What Chinese Travelers Want

China has the largest outbound tourism market in the world. Where they go, what they do and what they buy offers great data for understanding how the travel industry will change in the year ahead. The travel market adapts to respond to needs and drivers from consumers. What Chinese travelers want they’ll get. So let’s understand their needs and then we can anticipate how your travel experiences will change in the year ahead.

The Chinese Outbound Tourism Research Institute (COTRI) released its latest Chinese outbound tourism data for Q3 2018, revealing strong year-on-year growth compared with Q3 2017, albeit at a slower rate than seen in the first two quarters of 2018. It’ll be a while before the year end report is ready.

The third quarter of the year saw 43 million border crossings made by Chinese nationals worldwide

Among this figure, 20 million arrivals were recorded within the Greater China region (Hong Kong SAR, Macau SAR and Taiwan), while the remaining 23 million – 53% of the total – were made in destinations around the rest of the world.

Overall, Q3 2018’s 43 million border crossings represent a 10% year-on-year increase against 2017’s results, while Q1 and Q2 2018’s year-on-year growth rates were 17% and 16% respectively.

COTRI’s recent results bring the total for the first three quarters of 2018 to a combined 123 million border crossings worldwide, a figure 14% higher than 2017’s equivalent.
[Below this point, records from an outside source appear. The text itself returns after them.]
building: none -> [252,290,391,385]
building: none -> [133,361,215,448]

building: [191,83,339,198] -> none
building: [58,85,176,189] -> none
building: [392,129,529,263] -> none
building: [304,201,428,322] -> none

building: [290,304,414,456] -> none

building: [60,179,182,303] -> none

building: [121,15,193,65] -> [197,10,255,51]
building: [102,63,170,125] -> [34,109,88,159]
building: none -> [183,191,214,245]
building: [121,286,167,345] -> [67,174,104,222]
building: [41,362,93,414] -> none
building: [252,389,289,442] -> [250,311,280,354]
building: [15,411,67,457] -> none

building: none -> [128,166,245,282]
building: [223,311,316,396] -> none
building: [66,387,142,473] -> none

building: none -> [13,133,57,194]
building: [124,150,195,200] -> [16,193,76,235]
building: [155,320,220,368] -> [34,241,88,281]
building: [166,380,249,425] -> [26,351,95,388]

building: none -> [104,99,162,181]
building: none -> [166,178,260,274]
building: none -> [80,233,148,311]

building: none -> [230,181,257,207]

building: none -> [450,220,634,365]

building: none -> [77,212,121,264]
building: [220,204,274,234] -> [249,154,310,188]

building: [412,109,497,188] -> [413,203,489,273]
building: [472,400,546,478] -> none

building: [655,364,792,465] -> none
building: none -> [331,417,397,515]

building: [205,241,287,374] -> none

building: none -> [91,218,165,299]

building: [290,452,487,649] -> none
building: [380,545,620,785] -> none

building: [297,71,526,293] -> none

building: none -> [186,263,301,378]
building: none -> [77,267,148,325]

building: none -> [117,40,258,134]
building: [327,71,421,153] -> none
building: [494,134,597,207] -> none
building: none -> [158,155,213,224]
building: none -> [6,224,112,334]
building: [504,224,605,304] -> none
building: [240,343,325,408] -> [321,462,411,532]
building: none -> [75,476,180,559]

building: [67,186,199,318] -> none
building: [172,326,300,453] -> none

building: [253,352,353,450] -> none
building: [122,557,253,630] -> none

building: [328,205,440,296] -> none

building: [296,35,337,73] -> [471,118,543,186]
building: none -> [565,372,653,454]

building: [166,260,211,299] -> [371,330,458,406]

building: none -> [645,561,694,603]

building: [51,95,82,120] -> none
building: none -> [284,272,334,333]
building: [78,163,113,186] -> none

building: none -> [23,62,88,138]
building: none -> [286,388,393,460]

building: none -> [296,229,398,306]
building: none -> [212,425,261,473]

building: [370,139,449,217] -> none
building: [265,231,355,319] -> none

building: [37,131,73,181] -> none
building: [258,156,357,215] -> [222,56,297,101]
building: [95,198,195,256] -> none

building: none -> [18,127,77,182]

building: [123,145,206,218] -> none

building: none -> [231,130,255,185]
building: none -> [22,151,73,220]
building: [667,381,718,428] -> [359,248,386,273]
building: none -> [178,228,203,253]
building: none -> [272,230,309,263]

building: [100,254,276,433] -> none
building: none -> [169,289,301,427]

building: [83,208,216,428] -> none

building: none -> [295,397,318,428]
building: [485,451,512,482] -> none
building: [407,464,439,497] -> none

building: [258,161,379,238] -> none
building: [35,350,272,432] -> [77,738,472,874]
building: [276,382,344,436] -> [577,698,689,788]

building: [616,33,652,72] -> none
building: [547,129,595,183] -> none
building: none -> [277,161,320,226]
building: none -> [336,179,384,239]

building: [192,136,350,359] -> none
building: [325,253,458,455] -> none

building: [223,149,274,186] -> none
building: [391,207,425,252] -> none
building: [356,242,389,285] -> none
Should Q4 2017’s 37 million Chinese arrivals be matched, COTRI’s forecast total of 160 million annual border crossings for 2018 will be reached. However, factoring in a year-on-year increase of 10% as seen in Q3 2018, this total becomes 164 million.

Chinese consumers are warming to some destinations and cooling to others

The most-recent quarter’s lower growth in comparison to the figures posted in the first two quarters of the year can be attributed in part to a gradual slowdown in year-on-year increases in Hong Kong following its strong start to 2018, but weak growth in key destinations including Thailand, Australia, Singapore and Germany among others has also impacted results. The US and UK notably have seen dropoffs in Chinese arrivals, with increased political stability and the fear of potential visa issues exacerbating problems.

Among destinations to have seen success in attracting Chinese arrivals in Q3 2018, Nepal stands out as a leading example having recorded 40,000 arrivals for the quarter (YoY +77%) and a total of 110,000 for the year so far. Should the country be able to maintain its positive course, Nepal could well exceed its record high annual arrivals total of 123,000 set in 2014 before the impact of the 2015 earthquake and recent political instability affected its destination image among the Chinese outbound market.

Chinese consumers are becoming more cautious

While traveller expenditure data is not yet available for the period, trends suggest that overseas spending has plateaued, if not decreased. This can be attributed to the fact that long-haul destinations have not been able to grow their market share, while shopping is losing its importance as a key activity for Chinese outbound travellers. Furthermore, the continuation of Beijing’s anti-graft campaigns means that growth in expensive overseas purchases such as on luxury goods and real estate is slowing as many travellers exercise caution in their spending.

Further analysis of growth trends in the Chinese outbound travel market, as well as dissection of traveller demographics, purpose of travel, residence and other characteristics can be found within COTRI Analytics.

What Chinese travelers want matters because your travel experience will change as the market reacts to its most important consumer’s demands. In the year ahead we think this will translate to fewer Chinese visitors to the US, more to Southeast Asia, less luxury goods purchases and more desires to have a real, authentic experience. For travelers this means there may be bargains in the US but the beaches in Thailand are going to be more crowded.